US's Three Largest Public Pension Funds Oppose SpaceX's 'Excessive' Control Structure

N.R. Finch
Published 2026-05-14About 15 min read

According to an exclusive Reuters report, the leaders of three major U.S. public pension funds have jointly written a letter to Musk, expressing serious concerns about the "extreme" ownership and control structure adopted by SpaceX for its upcoming public listing, urging him to remove provisions that will harm shareholder protection rights.

"Our letter aims to express serious concerns about the new extreme governance structure and related provisions that Space X intends to disclose in its registration statement," wrote New York State Comptroller Thomas DiNapoli, New York City Comptroller Mark Levine, and California Public Employees' Retirement System (CalPERS) CEO Marcie Frost in this joint letter reviewed by Reuters. The letter was sent to Musk personally on Wednesday.

The three officials, on behalf of the pension systems that manage a combined total of over $1 trillion in retirement assets, all rank among the four largest public pension plans in the United States.

"The most management-friendly public listing structure in history"

The three parties wrote in the letter that Space X's IPO "will constitute the most management-friendly governance structure ever in the U.S. public markets at this scale." They cited reports in the media, including Reuters, on the confidential registration submission documents that Space X secretly submitted to regulatory authorities and specifically listed the following main issues:

  • Super voting rights: Musk controls the voting rights of the company's stock through Class B shares, and the board of directors can only remove him as CEO by voting by Class B shareholders, with the actual voting rights being controlled by Musk himself.

  • Controlled company exemption: Space X plans to adopt the identity of a "controlled company," thereby bypassing regulatory requirements for the majority of independent directors, independent compensation committees, and nominating committees.

  • Mandatory arbitration clause: Space X plans to include a mandatory requirement for shareholders in the company's bylaws to submit federal securities law claims to arbitration, becoming the first large U.S. public company to adopt this arrangement, effectively depriving investors of the right to bring class action lawsuits.

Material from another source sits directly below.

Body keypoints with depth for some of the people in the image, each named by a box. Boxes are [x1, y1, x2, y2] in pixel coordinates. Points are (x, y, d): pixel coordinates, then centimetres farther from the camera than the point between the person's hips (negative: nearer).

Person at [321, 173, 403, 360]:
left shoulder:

  • Extremely high litigation threshold: Space X has relocated to Texas, where new local laws allow companies to require shareholders to hold up to 3% of the circulating shares to bring derivative lawsuits. Based on Space X's current valuation, this threshold would require holdings of tens of billions of dollars—pension officials point out that, in reality, only Musk himself can meet this standard.

Space X is seeking to be included in the Nasdaq 100 Index (NDX) in advance; if successful, New York and California pension systems will passively hold Space X shares through passive index allocation, regardless of their governance stance.

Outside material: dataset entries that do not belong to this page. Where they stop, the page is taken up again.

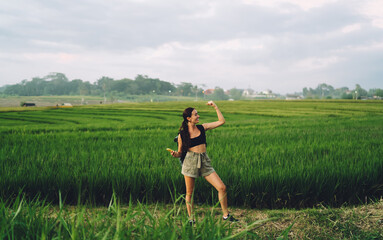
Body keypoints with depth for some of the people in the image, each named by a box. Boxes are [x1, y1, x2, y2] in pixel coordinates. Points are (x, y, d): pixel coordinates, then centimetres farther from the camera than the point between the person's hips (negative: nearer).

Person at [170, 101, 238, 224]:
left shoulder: (202, 128, 6)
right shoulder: (182, 134, -2)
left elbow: (222, 121, 9)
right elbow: (180, 152, 5)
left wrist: (215, 107, 6)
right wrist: (175, 154, -17)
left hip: (204, 162, 3)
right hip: (190, 162, -3)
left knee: (222, 188, -4)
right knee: (189, 193, 4)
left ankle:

The letter states: "Because Space X is about to occupy a systematically important position in the public market and become an inescapable position in our investment portfolio through index inclusion, its governance structure should at least adhere to the basic protection standards relied upon by long-term institutional capital, rather than attempting to weaken these standards."

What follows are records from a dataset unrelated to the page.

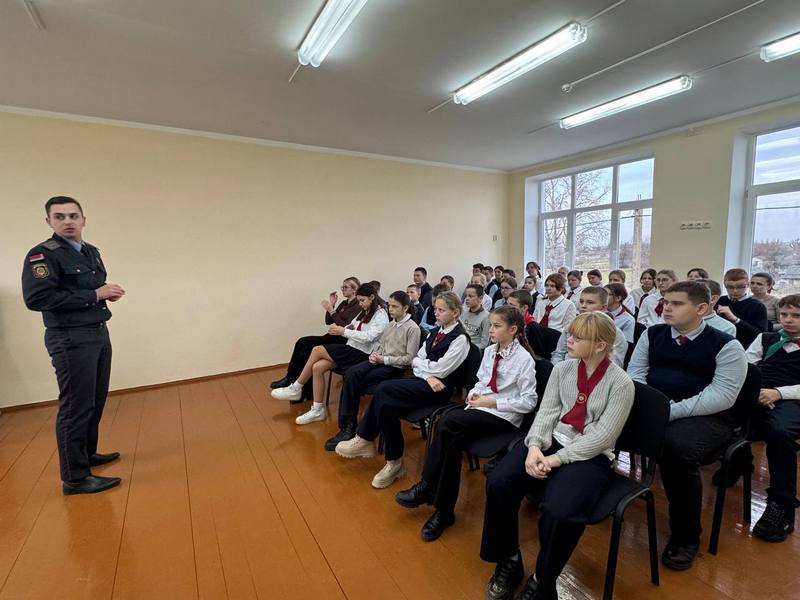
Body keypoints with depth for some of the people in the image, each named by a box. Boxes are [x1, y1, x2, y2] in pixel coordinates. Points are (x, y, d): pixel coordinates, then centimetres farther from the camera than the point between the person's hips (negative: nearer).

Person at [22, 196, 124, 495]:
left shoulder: (92, 252, 13)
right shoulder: (42, 255, -11)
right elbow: (37, 299, -21)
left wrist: (108, 292, -1)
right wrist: (95, 295, -20)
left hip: (99, 334, 8)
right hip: (71, 340, -8)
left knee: (96, 400, 17)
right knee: (76, 407, -3)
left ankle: (87, 453, 34)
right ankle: (75, 478, 8)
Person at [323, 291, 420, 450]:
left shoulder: (412, 328, -7)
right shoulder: (390, 325, 14)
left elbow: (410, 358, -11)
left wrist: (385, 359, -15)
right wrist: (375, 354, -2)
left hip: (395, 367, -6)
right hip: (380, 361, 6)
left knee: (354, 382, -21)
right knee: (351, 373, -22)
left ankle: (348, 426, -6)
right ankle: (347, 425, -21)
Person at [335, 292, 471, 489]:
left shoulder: (460, 338, -8)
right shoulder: (436, 332, 15)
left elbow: (439, 370, -16)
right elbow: (415, 360, 9)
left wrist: (420, 363, 1)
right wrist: (428, 375, -10)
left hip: (438, 388, -7)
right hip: (423, 382, 7)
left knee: (384, 390, -23)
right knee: (387, 404, -20)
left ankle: (365, 439, -5)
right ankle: (394, 462, -9)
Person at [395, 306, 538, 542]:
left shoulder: (524, 358, -9)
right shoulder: (489, 351, 9)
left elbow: (529, 402, -10)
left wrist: (492, 402, -15)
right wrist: (474, 393, -3)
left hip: (504, 417, -6)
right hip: (480, 408, 6)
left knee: (447, 422, -27)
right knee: (454, 441, -25)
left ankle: (426, 486, -12)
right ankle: (443, 511, -12)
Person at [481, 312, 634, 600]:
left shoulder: (621, 383, -8)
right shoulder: (562, 369, 6)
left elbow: (602, 437, -14)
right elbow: (546, 412, 2)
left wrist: (557, 459, -20)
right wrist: (534, 446, -17)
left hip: (591, 455, -4)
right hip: (551, 441, 4)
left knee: (558, 512, -31)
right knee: (498, 482, -19)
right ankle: (508, 561, 7)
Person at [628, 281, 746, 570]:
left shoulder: (726, 346, -3)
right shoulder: (652, 334, 10)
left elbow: (722, 396, -14)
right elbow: (634, 374, 7)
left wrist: (671, 411, -24)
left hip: (705, 417, -3)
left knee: (676, 445, -36)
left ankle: (685, 536, -10)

Related transactions and Musk's personal risks are highlighted

The letter also highlights Musk's leadership of Tesla, X, xAI, Boring Company, and Neuralink, coupled with his excessive multi-year compensation packages at Space X and Tesla, putting the two companies "in effect in competition for his time and energy.".

Regarding related transactions, the letter lists Space X's acquisition of xAI in full stock in February of this year, and Tesla's $2 billion investment in Space X in the first quarter of this year—both transactions were completed before Space X introduced public shareholders or established an independent committee.

Furthermore, the three parties cited Musk's regulatory history as a basis for risk assessment, including the settlement reached with the SEC in 2018 over the "funding secured" tweet, the proposed settlement in May 2025 over the failure to disclose Twitter holdings in a timely manner for $1.5 million, and the jury's verdict in March of this year finding him guilty of defrauding shareholders in the Twitter acquisition process (Musk is appealing this decision).

Space X's IPO is expected to raise $75 billion, with the company valued at $1.75 trillion, potentially becoming the largest initial public offering in U.S. history.

The three parties urged Space X in the letter to take the following measures: implement "one share, one vote" or set a sunset clause for super voting shares within seven years; establish a majority independent board and separate the roles of CEO and chairman; remove protection provisions that prevent his dismissal without Musk's consent; abolish mandatory arbitration arrangements

Content is for reference only, not financial advice.